Böyle diyerek dudaklarıma bir öpücük kondurup tekrar sarıldı. Bugüne kadar bu kadına karşı sevgimde ufacık bi azalma olmamışken, dokunmaya kıyamazken nasıl ayrılabilirdim ondan, nasıl unutabilirdim? Bu mümkün değildi. Ama işte son saatlerimiz tükeniyordu. Ondan sonrası boşluk, belirsizlik, hissizlik ya da ölüm? Belki madden değil, ama kesinlikle manen...
Konu bulmakta hiç güçlük çekmemiştim o ana kadar. Ama işte şimdi kekeliyordum. Boğazıma takılan cümleler yutkunmamı zorlaştırıyor, beni boğuyordu. Zaten az sonra gözyaşı şeklinde boşalmaya başladılar. İkimiz de ağlıyorduk. O an gözyaşları bir çok kelimeye ve masala bedel olmuştu.
Bir çok hevesimiz, planımız kursağımızda kaldığından masallarla yaşıyorduk onları. Mevcut dünyaya paralel bir hayal dünyası. Orada sınırsız bir özgürlüğümüz vardı. Sınırsız imkanımız. Bazen bir dağ gölünde yüzüyorduk, bazen bembeyaz kumsalda koşuyorduk, bazense ateşin başında birbirimize şarkılar söylüyorduk. O dünyada oldukça mutluyduk. Günlük hayatın bütün kasvetinden arınıyorduk adeta. Kısa bir masal anlatmaya çalıştım titreyen sesimle. İkimiz vardık yine ve bolca da aşk. Yapamadığımız neler var diye düşünürken aklıma "Yapılacaklar Listesi" geldi. Bir filmde görmüştüm sanırım. Elimi ceketimin cebine attım. Katlanmış, bir tarafı boş olan bir kağıt buldum ve masalı bırakarak şaşkın bakışları arasında başladım yazmaya.

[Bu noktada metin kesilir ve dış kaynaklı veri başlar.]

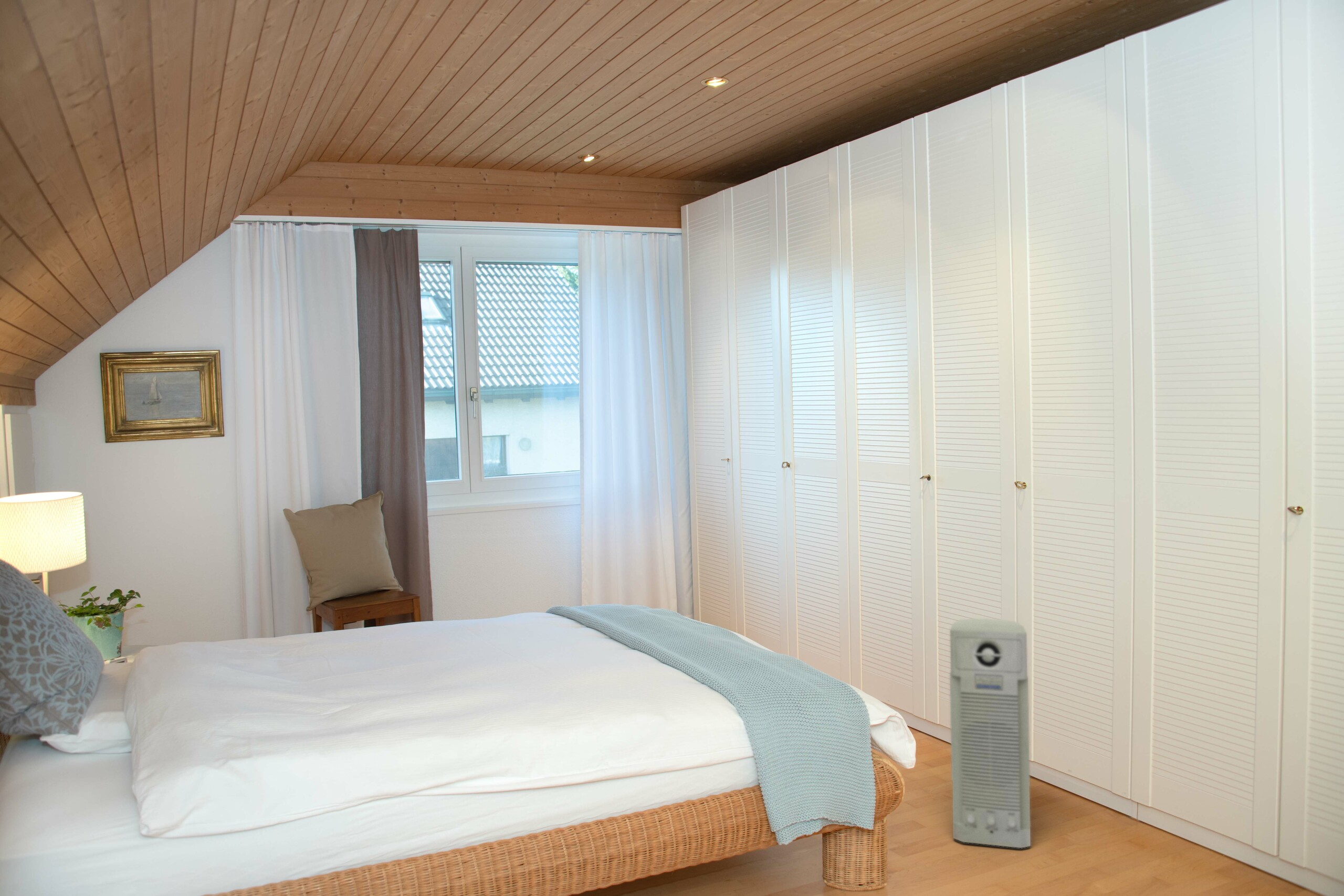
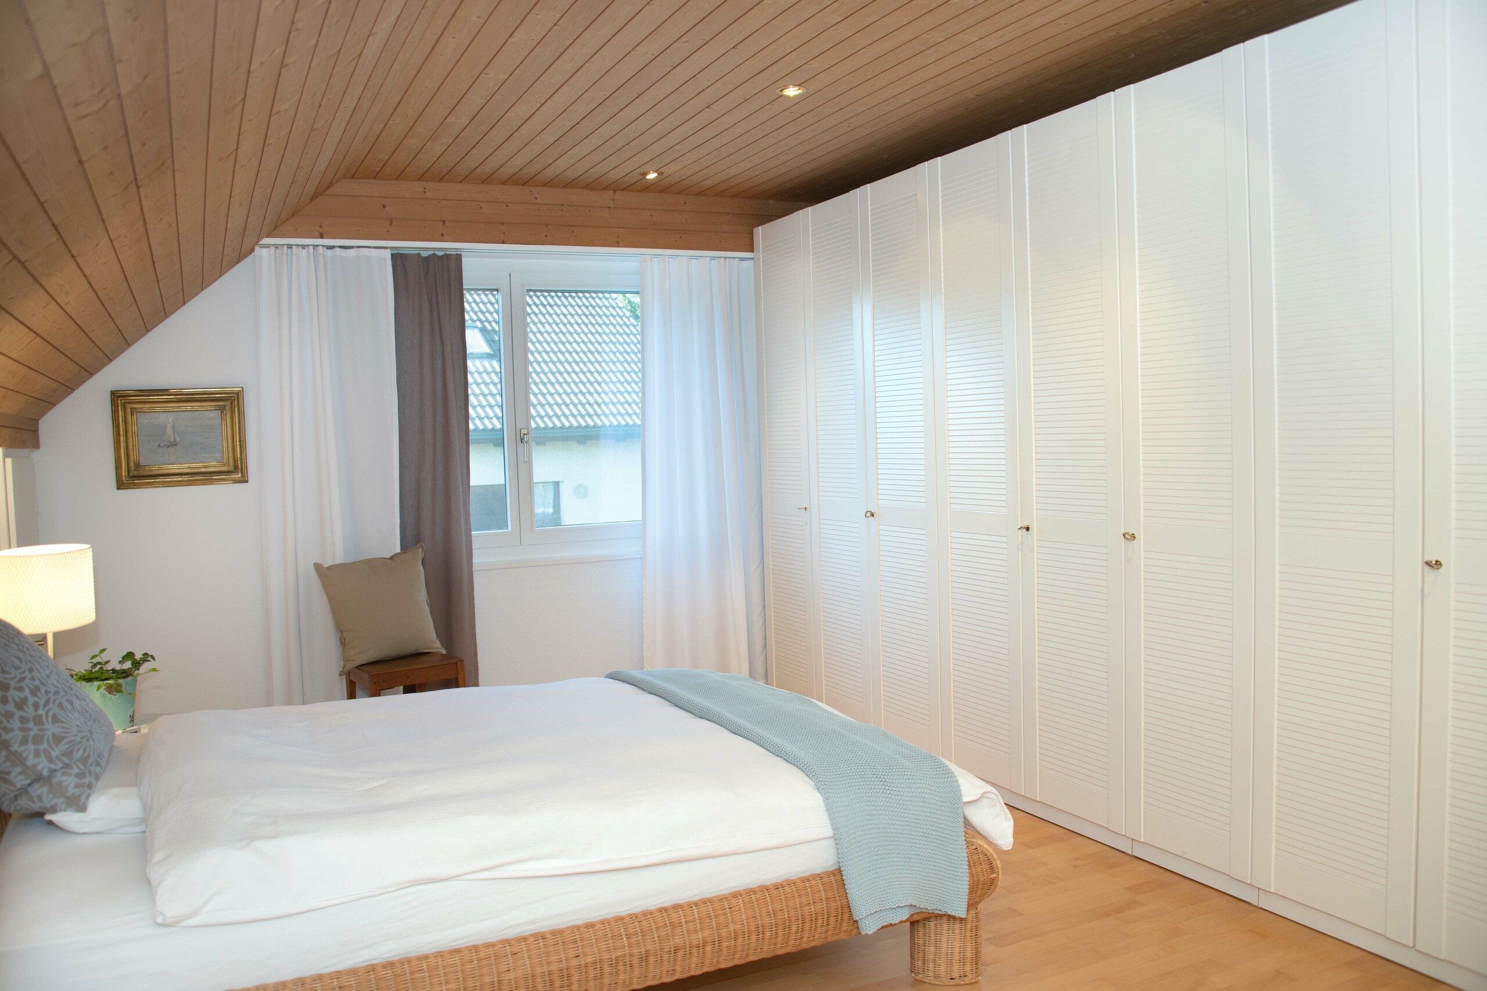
- air purifier [949,618,1031,849]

- Birbirimize şarkı söylemek - (sesimiz ne kadar kötü olursa olsun)
- Elele tutuşup şehirde saatlerce boş boş dolaşmak- Bunu yazdığımda ellerimi sıkıca tuttu. Ne kadar garip değil mi? Henüz bunu bile yapamamıştık.

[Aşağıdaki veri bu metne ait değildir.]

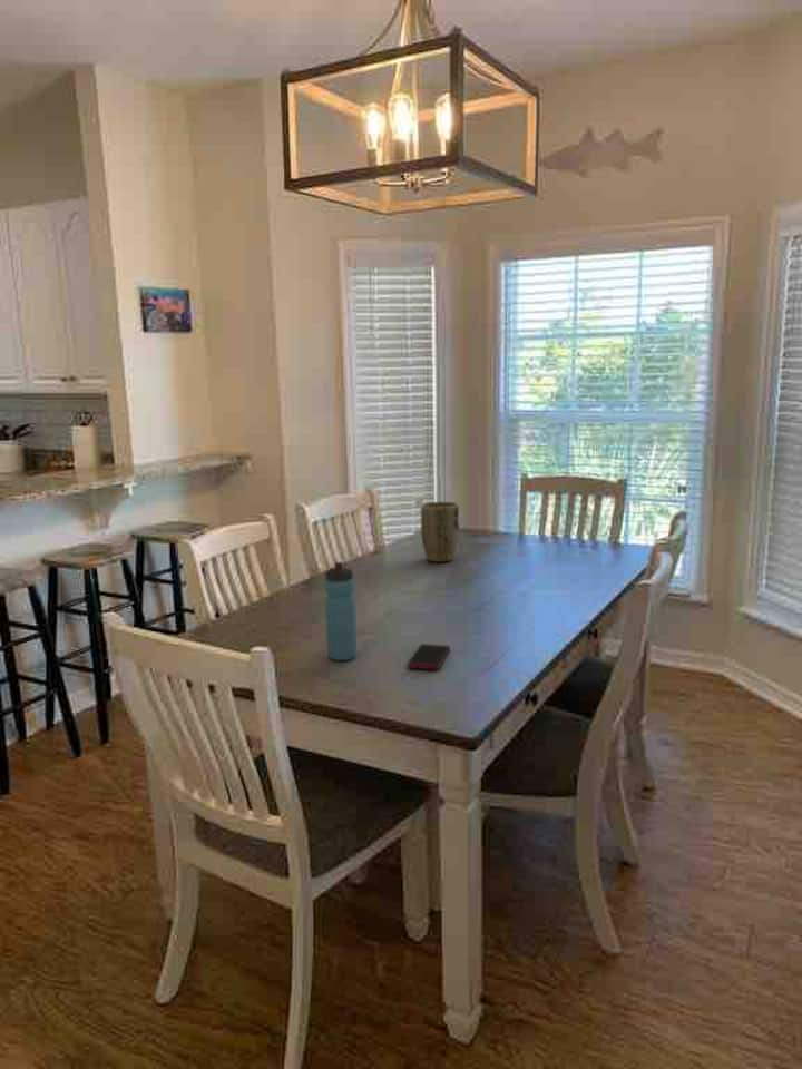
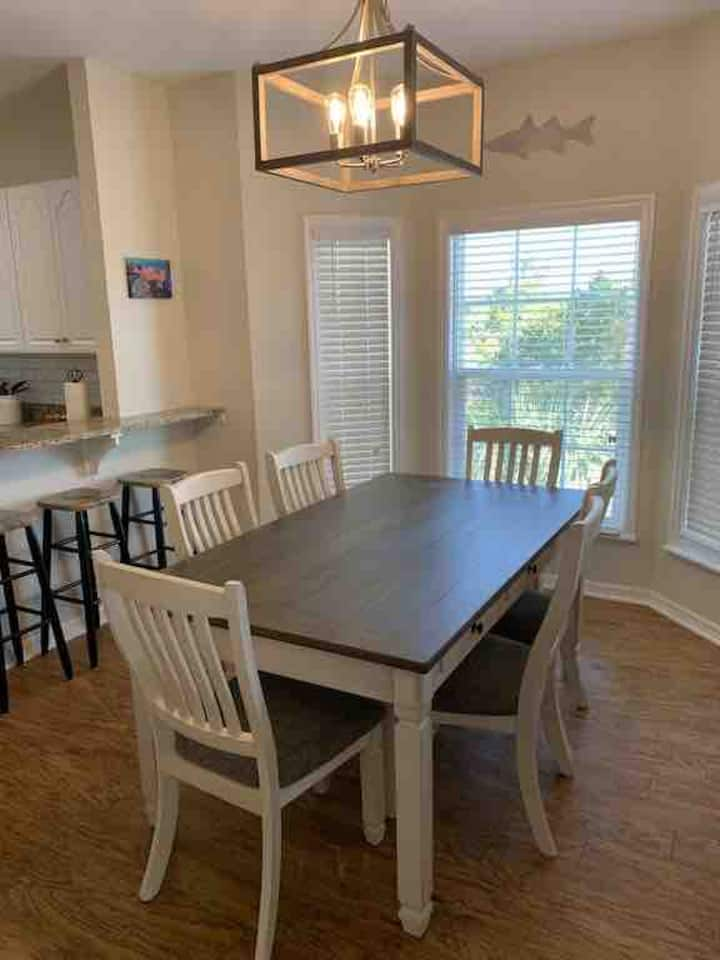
- plant pot [420,501,460,563]
- cell phone [407,643,451,670]
- water bottle [323,561,359,661]
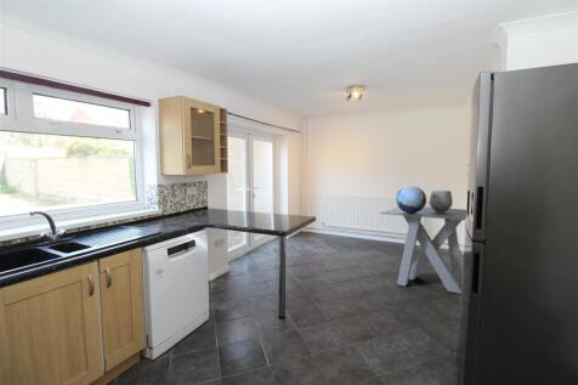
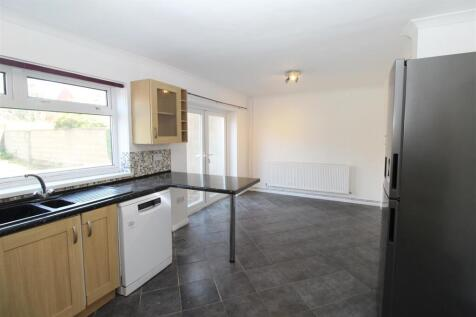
- decorative globe [395,185,427,214]
- ceramic pot [429,189,454,213]
- dining table [379,206,467,295]
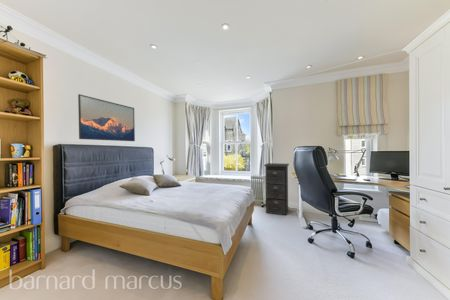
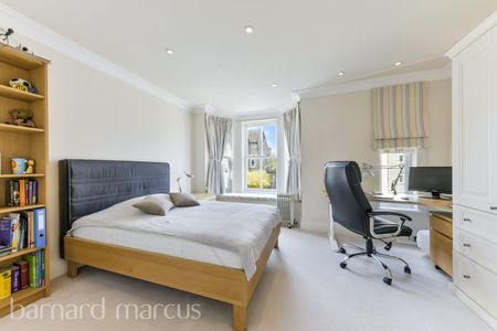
- filing cabinet [263,162,290,216]
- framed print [77,93,136,142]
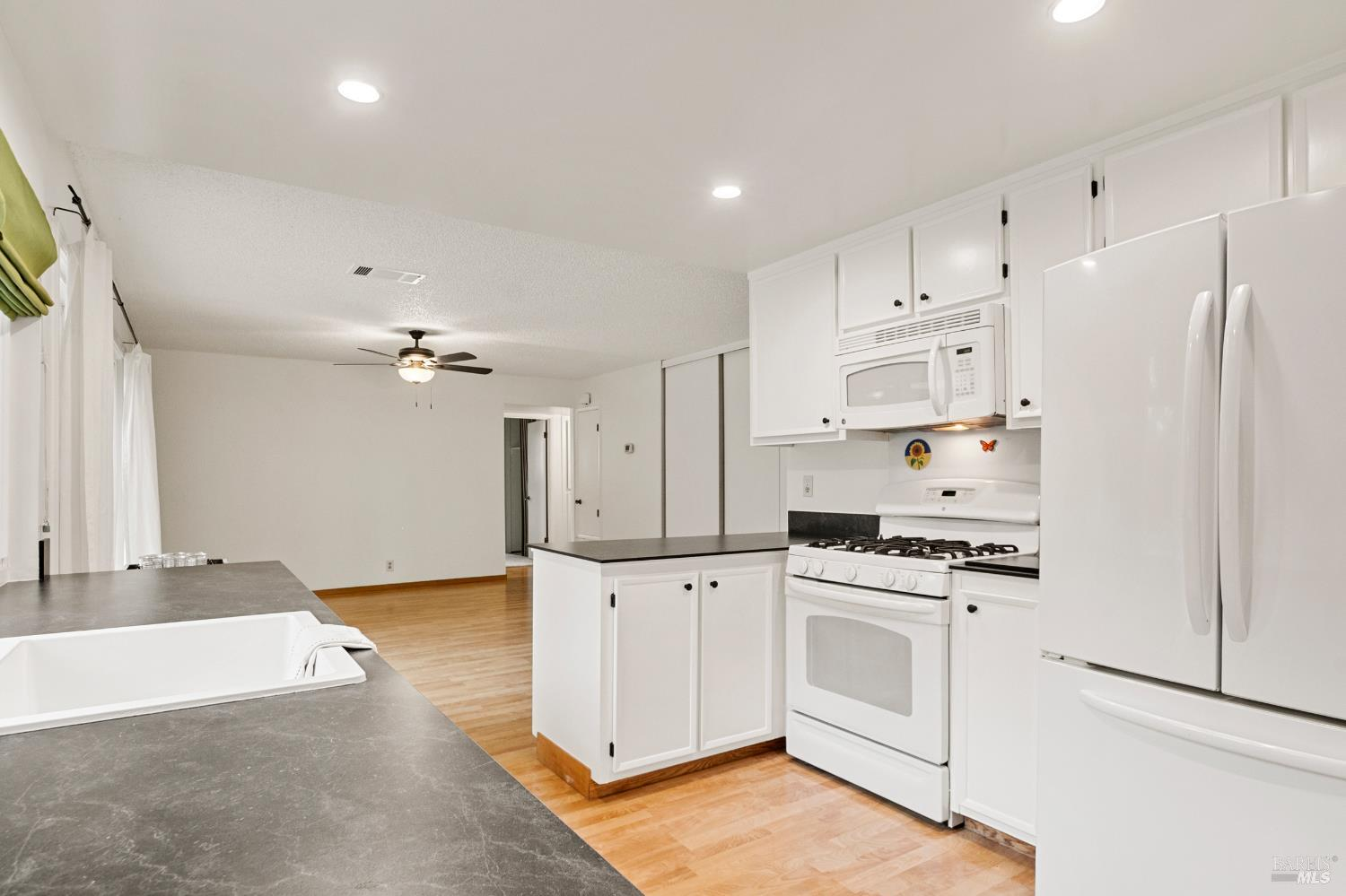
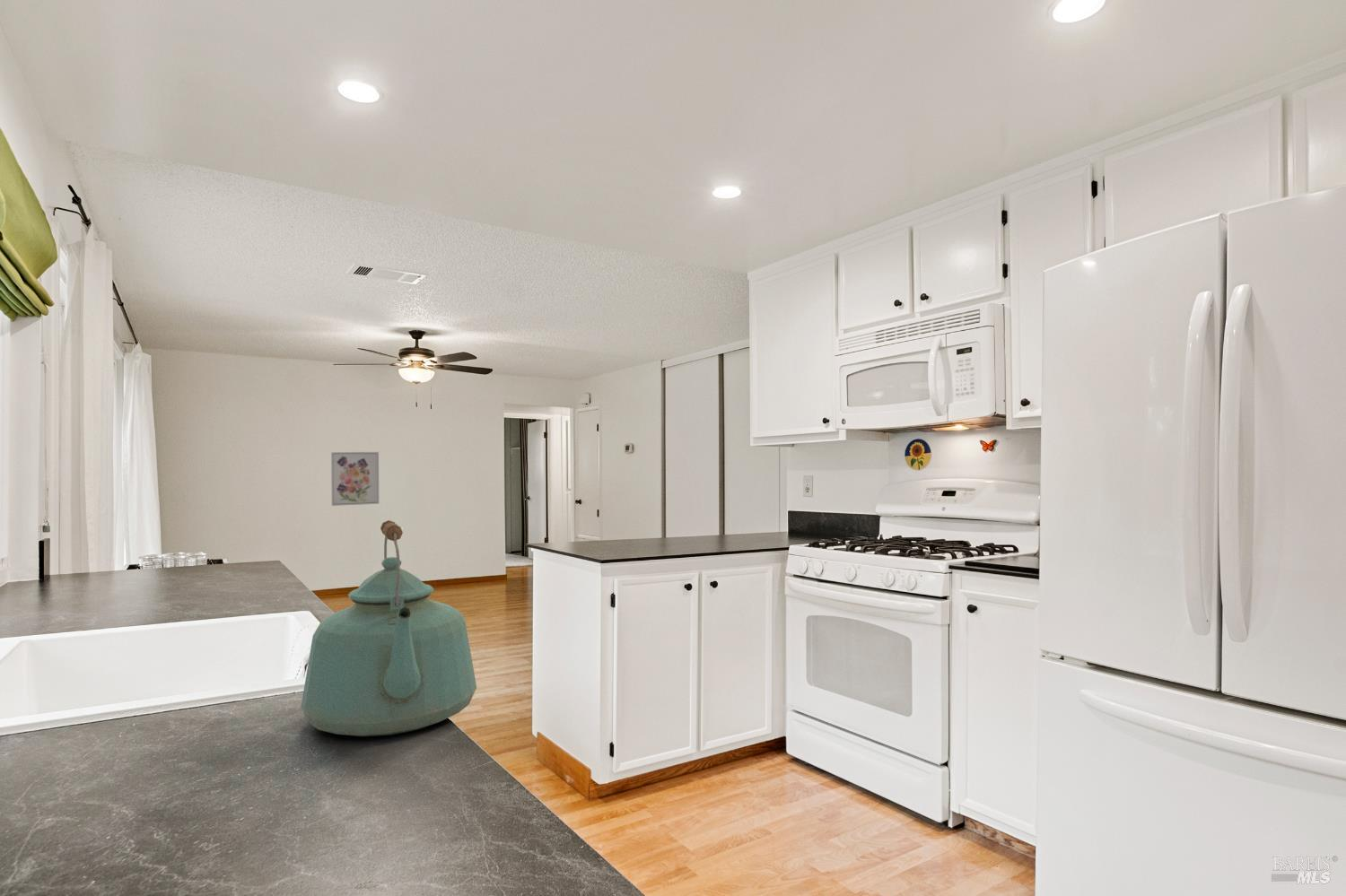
+ wall art [330,451,380,507]
+ kettle [301,519,477,737]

- Birlikte yemek yapmak - benim ona baharatlı makarna, onunsa bana waffle sözü vardı.
- Motorsikletle seyahat - Bunu yazdığımda "bunu gerçekten yapmalıyız" dedi. Gözlerinin için gülüyordu. Kolalı yumuşak şeker de olacak mı, dedim. Eveeeeet, diye bağırdı.
- Kar topu oynamak - Dağ karla kaplı olmasına rağmen buza dönüştüğü için ne kadar denesek de kar topu oynayamadık. Buz topu diyordu o.

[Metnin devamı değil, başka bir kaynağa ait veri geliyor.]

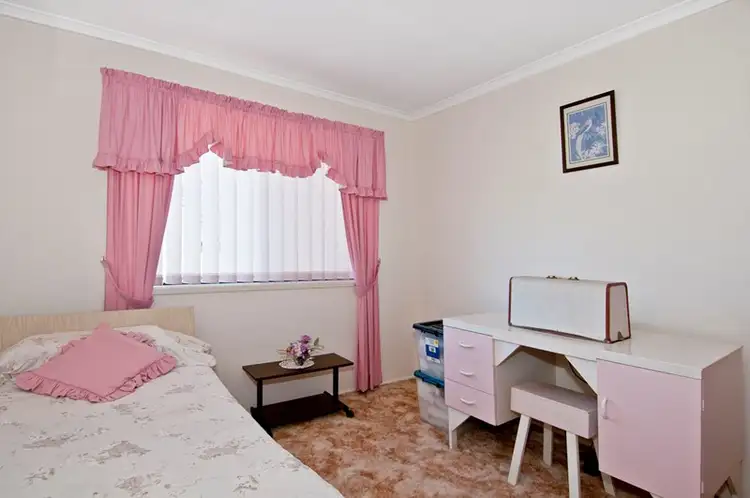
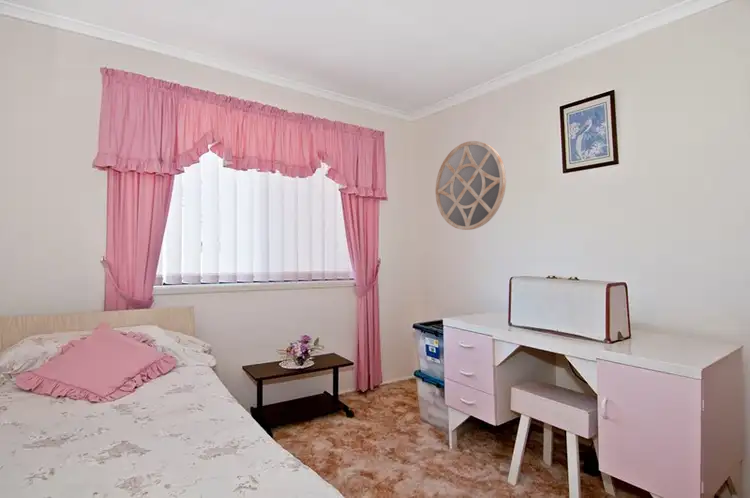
+ home mirror [435,140,507,231]
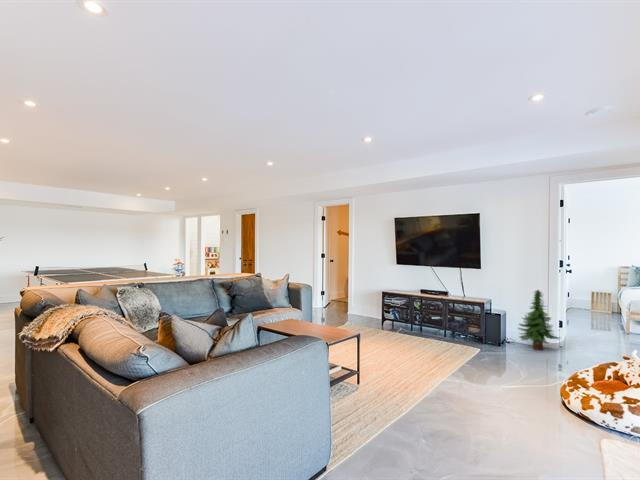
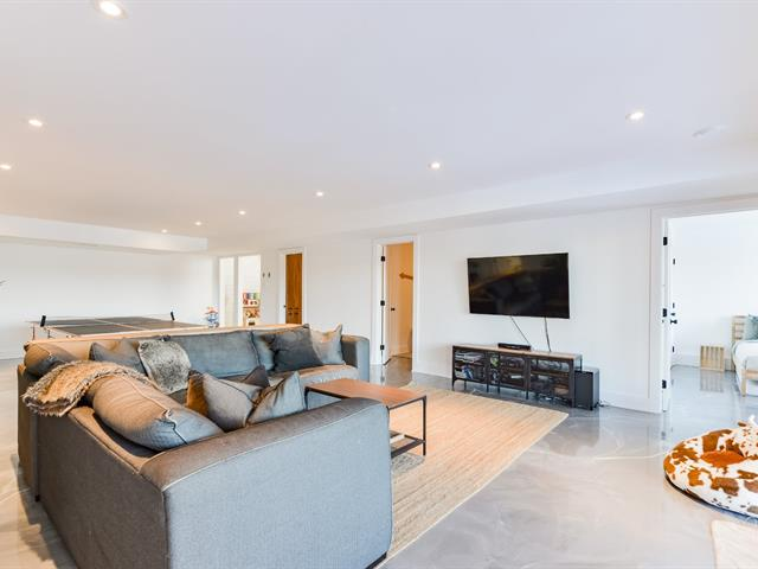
- tree [517,289,563,351]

- Günboyu hiç evden çıkmadan bütün gün tembel tembel film izlemek - Klişeydi, ama kimin umrunda. Birlikte izlemeliyiz dediğimiz çok fazla film birikmişti. Çoğu merak ettiğim filmi onsuz izlemek istemediğimden izlememiştim.
- Eminönü’nde balık ekmek - Ben iki tane yerim dedi, gülüştük.
- İzmir’de midye dolma - Ben ağzıma sürmem desem de, onun hatrına tadacağıma söz vermiştim. Onun hatrına yapabileceğim şeylerin yanında aslında bu hiçbirşeydi.
- Sevgililer gününü Avrupa başkentlerinden birinde geçirmek - Bana ilk yolladığı şarkının klibi, ikimizin de hayallerini süslüyordu. Az gezmedim onunla Paris sokaklarını. Özellikle Paris’in aşıklar köprüsünde bizim de bir kilidimiz olmalıydı. Ayrıca böyle bir yolculuk olacaksa muhakkak trenle olsun istiyorduk.
- Yağmur altında sırılsıklam ıslanmak - Aşk mı daha çok ıslatacak bakalım yoksa yağmur mu ?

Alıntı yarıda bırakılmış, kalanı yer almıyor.